Em dois dias consecutivos e em dois lugares separados por mais de 10 mil quilômetros, dois chefes de governo atacaram a imprensa a golpes de borduna. Cada qual a seu modo e na sua circunstância, o primeiro-ministro britânico Tony Blair e o presidente brasileiro Luiz Inácio Lula da Silva acusaram a mídia de não fazer coisa que preste.
A investida de Blair, com a popularidade abaixo de zero e a poucas semanas de entregar o poder ao sucessor Gordon Brown, foi ampla, geral e irrestritamente devastadora. Numa palestra, desancou os jornais da sua terra por serem ‘animais ferozes’ [feral beasts], amargos e agressivos, prepotentes e cheios de si, indiferentes às fronteiras entre o público e o privado, guiados pela busca de impacto e descuidados com o senso de proporção, incapazes de enxergar o mundo a não ser em preto e branco.
Ora, ora. Nenhum outro governante britânico, nem mesmo a Dama de Ferro Margaret Thatcher, manipulou a mídia com tanto despudor como Tony Blair, por meio do seu marqueteiro Alastair Campbell – o genial criador do termo ‘princesa do povo’ para a recém-falecida Diana e o cínico tecelão da versão local da rede de mentiras sobre as armas de destruição em massa de Saddam Hussein.
Blair, na sua diatribe de anteontem, pelo menos abordou questões de fôlego nas atitudes e métodos da grande imprensa. Mereceu do Guardian o editorial ‘Sermão certo, pregador errado’.
Já o presidente Lula foi raso como se achava que, reeleito, ele não voltaria a ser na simplificação dos problemas e na transferência de responsabilidades por eles.
Culpou o jornalismo – vejam só! – pelo insuficiente turismo interno:
‘O que a gente vê de bonito [do país] na imprensa brasileira?’, perguntou retoricamente. ‘Quais são as mensagens que nos provocam a viajar no final da semana? Não tem.’
E se pôs a exemplificar: ‘Se fala de Pernambuco, é morte. Se fala do Ceará, é morte. Se fala da Bahia, é morte. Aí a pessoa diz: ´Espera aí, não vou sair daqui não, vou ficar dentro de casa.` E ainda olha, vê se não tem uma fresta, para não vir bala perdida.’
O presidente espancou os fatos. Não há nenhuma prova de que o brasileiro passou a viajar menos pelo país por medo da violência. E se houvesse, a culpa não seria de quem a noticia, mas de quem não consegue controlá-la.

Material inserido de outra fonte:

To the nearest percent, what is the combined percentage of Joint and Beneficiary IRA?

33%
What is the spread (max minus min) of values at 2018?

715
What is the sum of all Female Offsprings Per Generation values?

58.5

Se ultimamente algo pode fazê-lo pensar duas vezes antes de arrumar as malas é não achar uma boa idéia ‘relaxar e gozar’ nos congestionados aeroportos brasileiros – um conselho que tão cedo não desgrudará da imagem da ministra do Turismo, Marta Suplicy.
Ela pelo menos não culpou a mídia pelo apagão aéreo.